When I look back over the two years that culminated in my season of redemptive racing, I gaze from the vantage point of a peak. I can stare down into the valley, into those dark days, and see the hand of God guiding me onward and upward. I am not where I’ve been or who I’ve been. I’m not that girl anymore. And I should punctuate that with a mighty Alleluia and Amen! I have many moments from my past where I am glad to say that I am separated from my sins. Only the devil can taunt me with my history.
Yet God can teach me from it, and this New Year’s, I’m looking backward more than forward, not out of regret but out of thankfulness. I can see the gift of my running—not the times but the opportunities to practice courage. I’ve been training to run faster, sure, for now, and hopefully for some of the future too. I’ve been training too, to keep trying, to keep trusting, to shut out the nasty little voices within that whisper you can’t and failure.
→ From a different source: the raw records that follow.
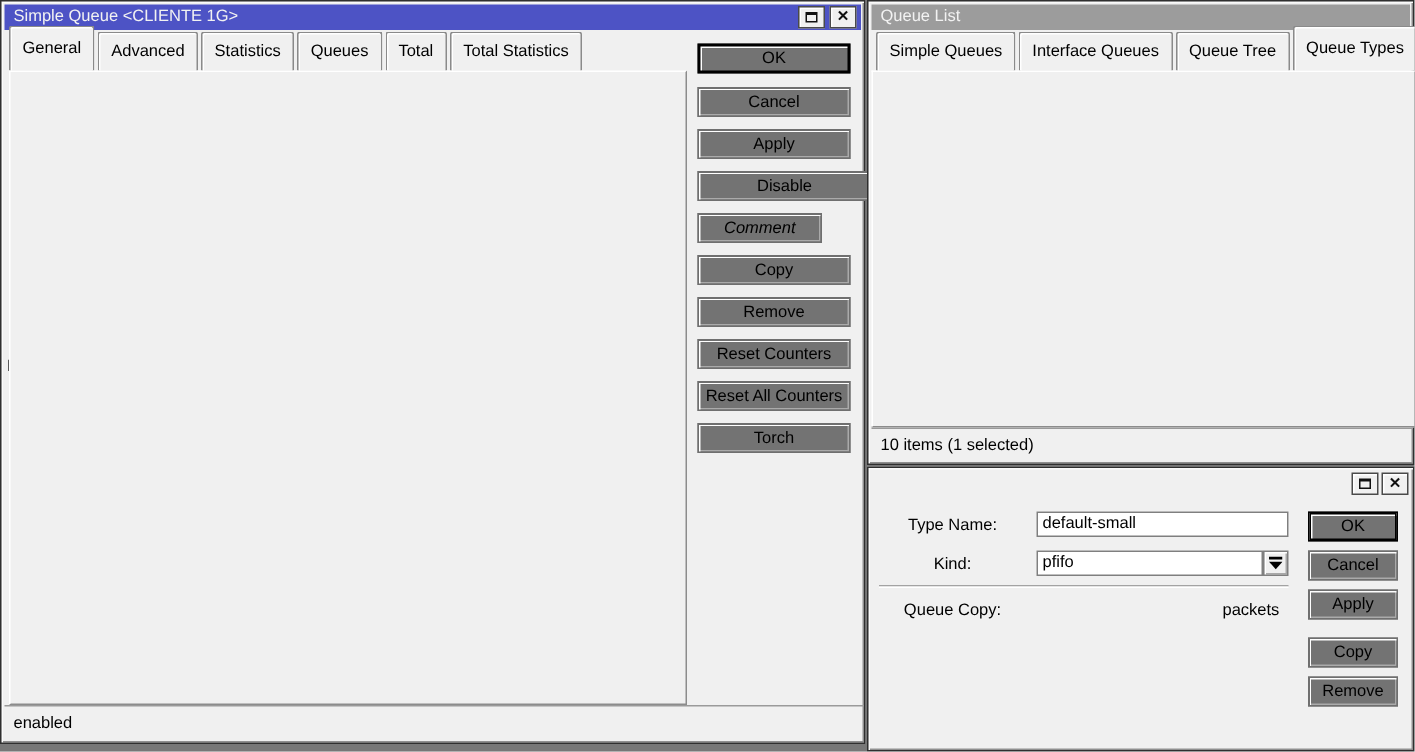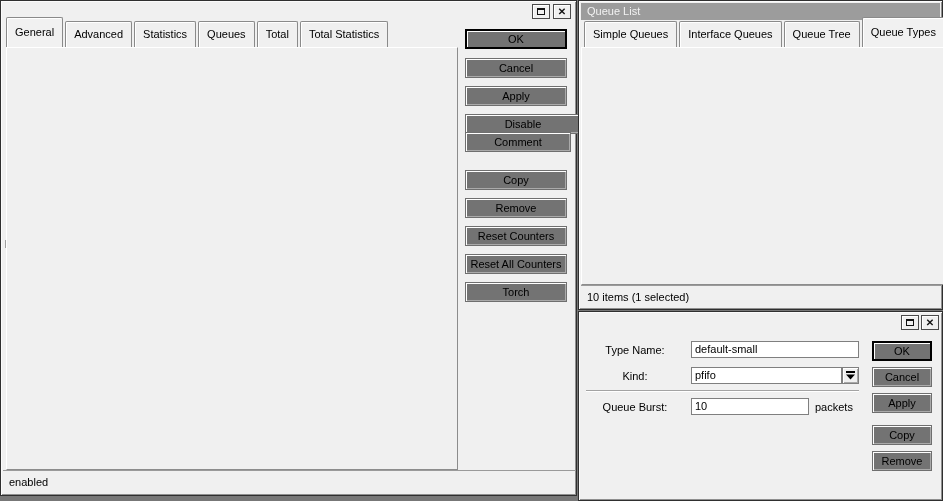--- a/index.html
+++ b/index.html
@@ -51,6 +51,9 @@
 <body>
 
 <div class="window" style="left:0;top:0;width:577px;height:496px;">
+  <div class="titlebar active">
+    <span>Simple Queue &lt;CLIENTE 1G&gt;</span>
+  </div>
   <div class="titlebtn" style="left:531px;">
     <span class="restore-glyph"></span>
   </div>

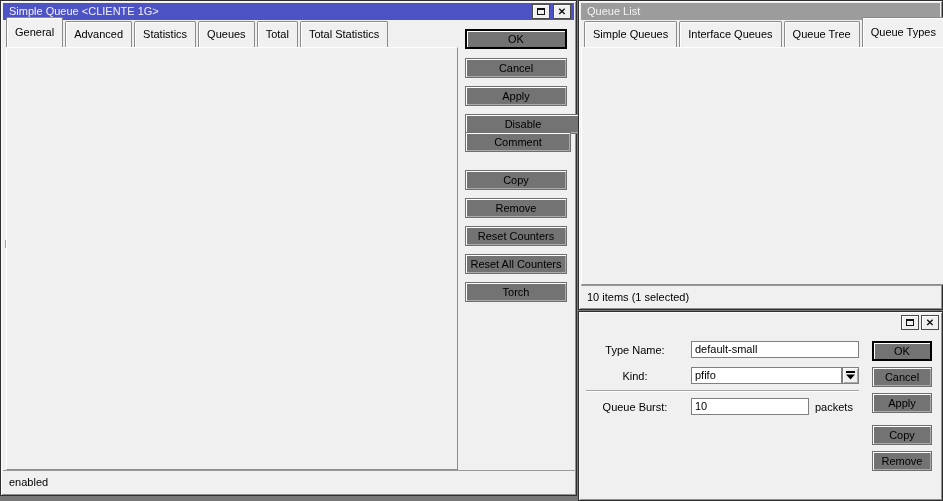--- a/index.html
+++ b/index.html
@@ -184,7 +184,7 @@
   <div class="btn" style="left:464px;top:57px;width:102px;">Cancel</div>
   <div class="btn" style="left:464px;top:85px;width:102px;">Apply</div>
   <div class="btn" style="left:464px;top:113px;width:116px;">Disable</div>
-  <div class="btn" style="left:464px;top:131px;width:106px;">Comment</div>
+  <div class="btn" style="left:464px;top:141px;width:83px;font-style:italic;">Comment</div>
   <div class="btn" style="left:464px;top:169px;width:102px;">Copy</div>
   <div class="btn" style="left:464px;top:197px;width:102px;">Remove</div>
   <div class="btn" style="left:464px;top:253px;width:102px;">Reset All Counters</div>

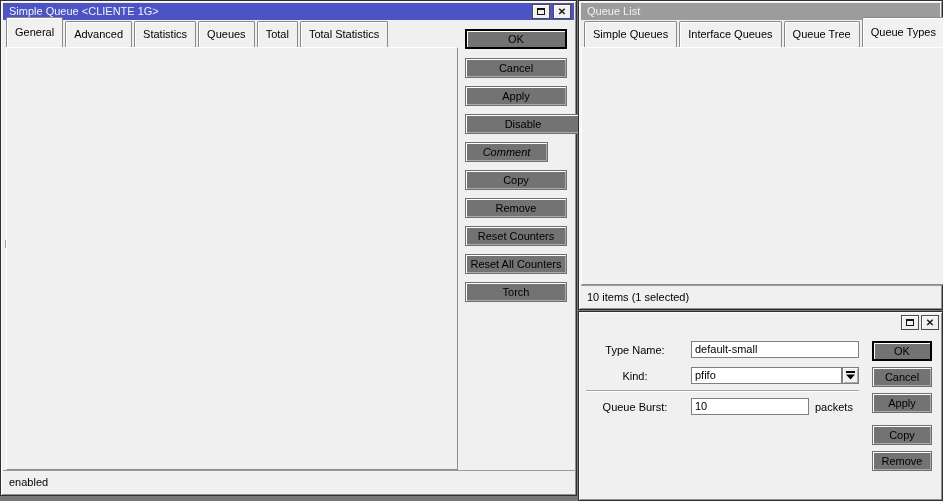--- a/index.html
+++ b/index.html
@@ -327,7 +327,7 @@
 
   <div class="groove" style="left:7px;top:78px;width:273px;"></div>
 
-  <div class="rlbl" style="left:6px;top:89px;width:100px;">Queue Burst:</div>
+  <div class="rlbl" style="left:6px;top:89px;width:100px;">Queue Copy:</div>
   <div class="input" style="left:112px;top:86px;width:118px;">10</div>
   <div class="lbl" style="left:236px;top:89px;">packets</div>
 

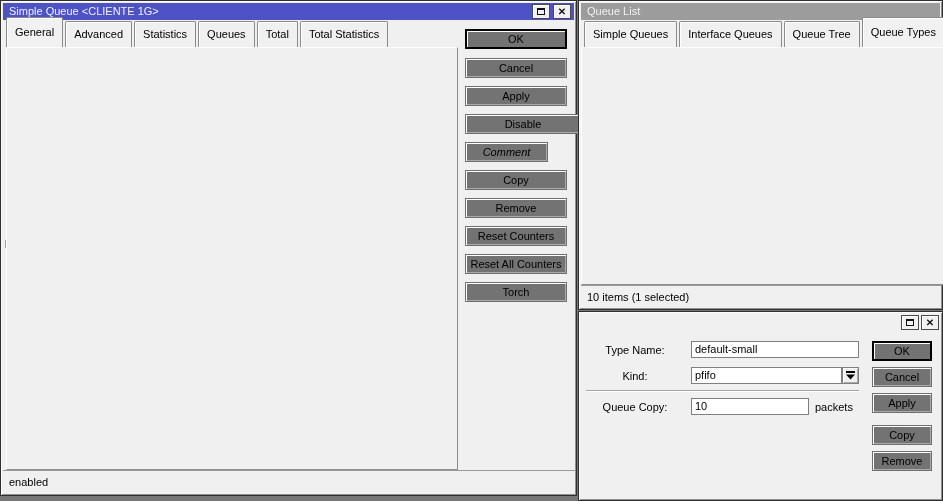--- a/index.html
+++ b/index.html
@@ -328,7 +328,6 @@
   <div class="groove" style="left:7px;top:78px;width:273px;"></div>
 
   <div class="rlbl" style="left:6px;top:89px;width:100px;">Queue Copy:</div>
-  <div class="input" style="left:112px;top:86px;width:118px;">10</div>
   <div class="lbl" style="left:236px;top:89px;">packets</div>
 
   <div class="btn default" style="left:293px;top:29px;width:60px;">OK</div>

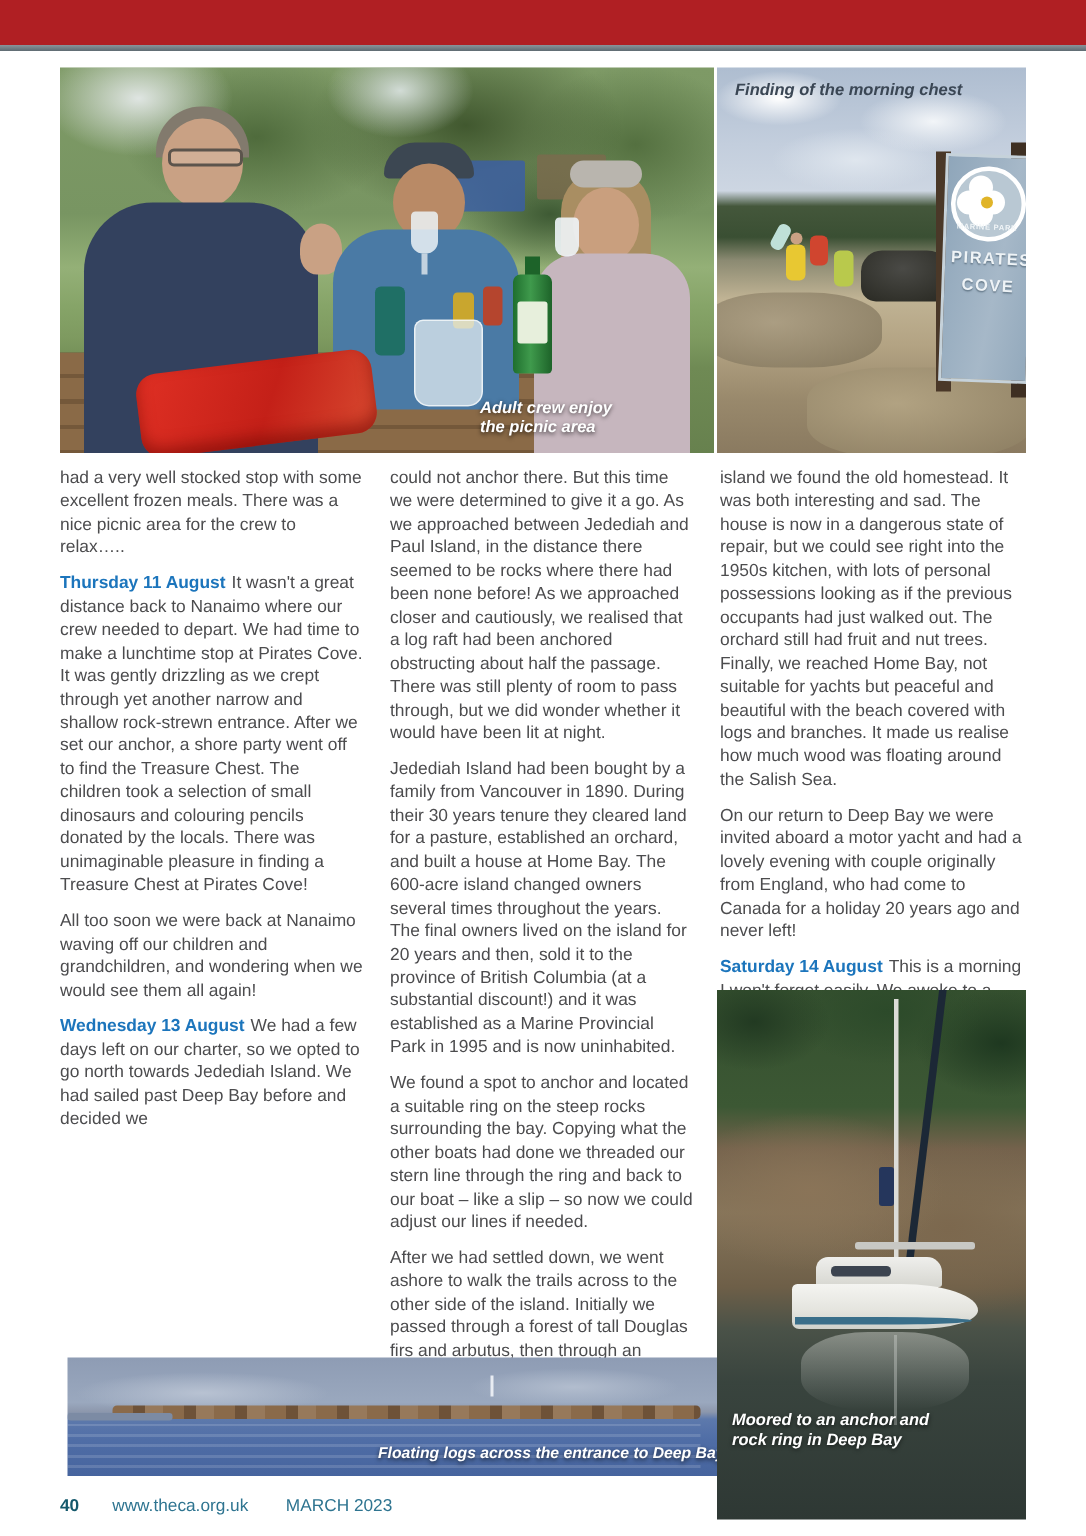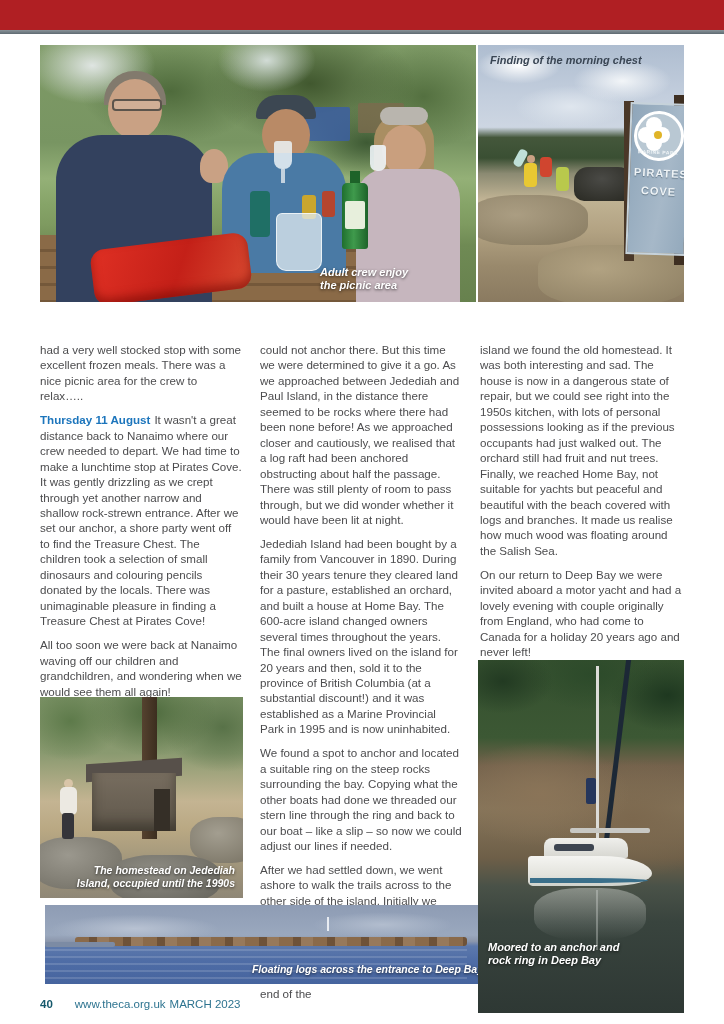--- a/index.html
+++ b/index.html
@@ -129,7 +129,7 @@
   .bt-refl-mast{left:118px;top:230px;width:2px;height:60px;background:rgba(220,224,220,.35);}
   .cap-boat{left:10px;bottom:46px;width:150px;font-size:11px;}
   
-  .col{position:absolute;top:311px;width:202px;font-size:11.6px;line-height:15.45px;color:#4c4c4e;margin-top:31px;}
+  .col{position:absolute;top:311px;width:202px;font-size:11.6px;line-height:15.45px;color:#4c4c4e;}
   .col-1{left:40px;} .col-2{left:260px;} .col-3{left:480px;width:204px;}
   .col p{margin:0 0 8.5px 0;}
   .lead{color:#1c75bc;font-weight:bold;margin-right:4px;}

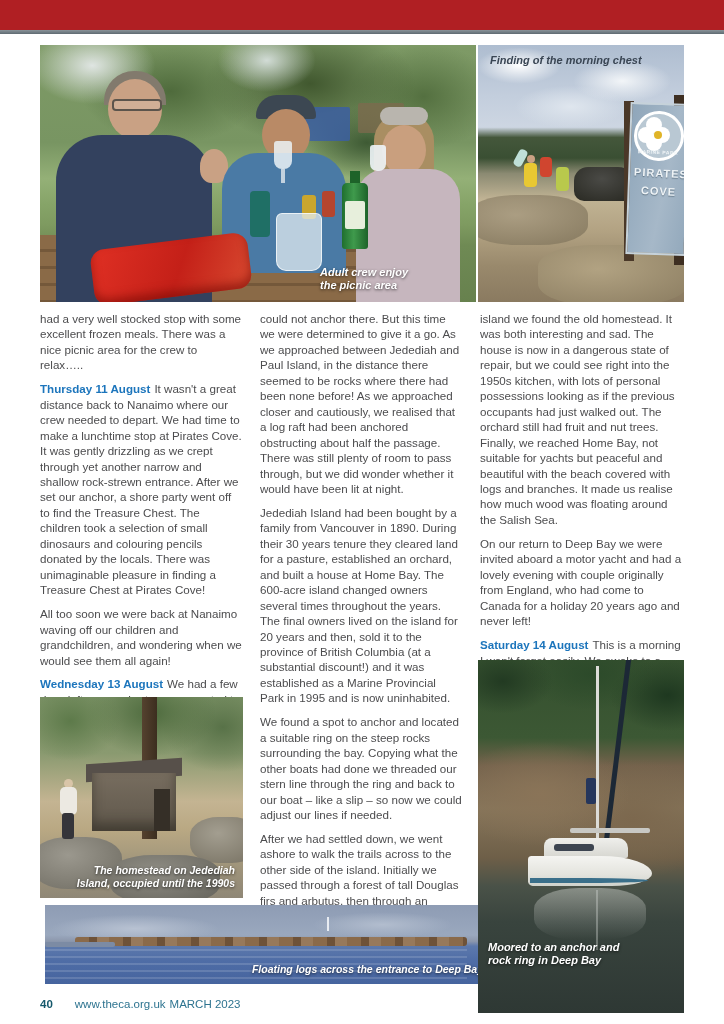--- a/index.html
+++ b/index.html
@@ -225,22 +225,6 @@
     <p><span class="lead">Saturday 14 August</span><span>This is a morning I won't forget easily. We awoke to a dull, gusty morning. I popped on deck to look</span></p>
   </div>
 
-  <div class="photo ph-home">
-    <div class="layer hm-trunk"></div>
-    <div class="layer hm-roof"></div>
-    <div class="layer hm-cabin"></div>
-    <div class="layer hm-door"></div>
-    <div class="layer hm-rock3"></div>
-    <div class="layer hm-rock1"></div>
-    <div class="layer hm-rock2"></div>
-    <div class="layer hm-head"></div>
-    <div class="layer hm-body"></div>
-    <div class="layer hm-legs"></div>
-    <div class="cap cap-home">
-      <span style="display:block">The homestead on Jedediah</span>
-      <span style="display:block">Island, occupied until the 1990s</span>
-    </div>
-  </div>
 
   <div class="photo ph-logs">
     <div class="layer lg-mast"></div>

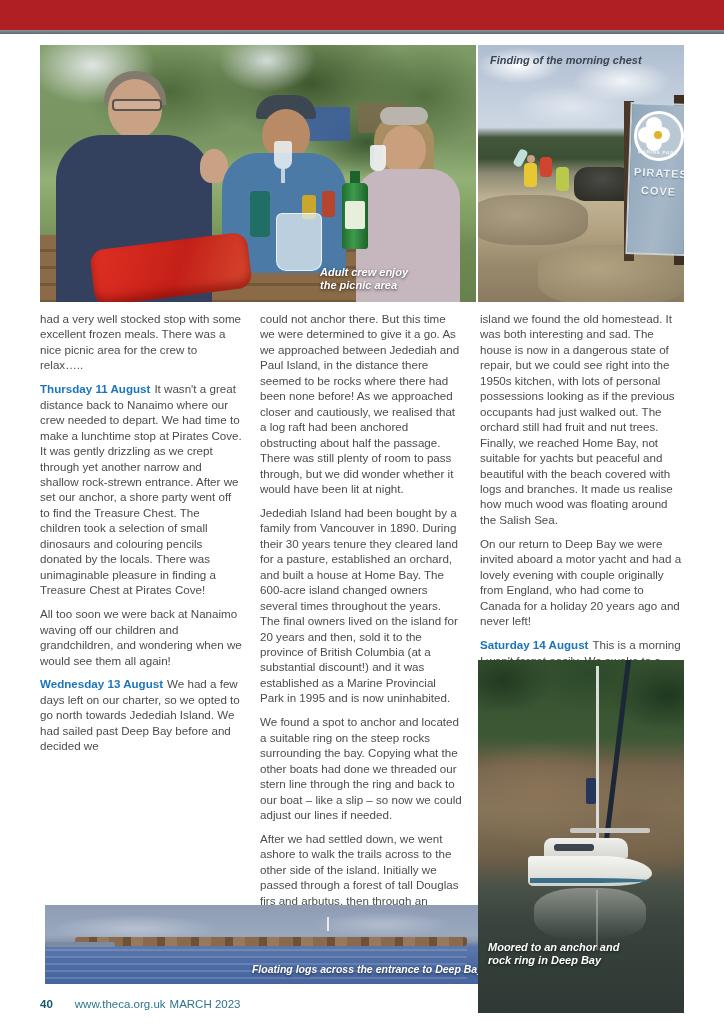--- a/index.html
+++ b/index.html
@@ -137,7 +137,7 @@
   
   .footer{position:absolute;left:40px;top:998px;display:flex;align-items:baseline;font-size:11.5px;}
   .pg-num{font-weight:bold;color:#14586b;margin-right:22px;}
-  .site{color:#2e7490;margin-right:4px;}
+  .site{color:#2e7490;margin-right:25px;}
   .issue{color:#2e7490;}
 </style>
 </head>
I’m not that girl, either.
For as much as I say that running led me to God, it continues to gift me with glimpses of His presence. Maybe I’m ascending a hill right now. Maybe a mountain. I don’t know where the top is. I only know how hard it is to keep climbing. Maybe I’ll get to the top and see a valley once more, shrouded in mist and darkness. And I’ll call upon these reserves, my preparation from these years, to fortify my faith through any trials.
I’ll keep on running, but I run in the hand of God. And every step, and every story, and every starting line—deferred or otherwise—is a redemption run. Backward, forward, and standing still: all redemption runs. I am racing the clock within a story that stands outside of time. I am scaling a mountain years in the making for a victory not of this world. I’ll keep running, with a grateful nod over my shoulder and a hopeful glance at the horizon, and I’ll praise God with every breath, knowing, then as now, as always, that I never run alone.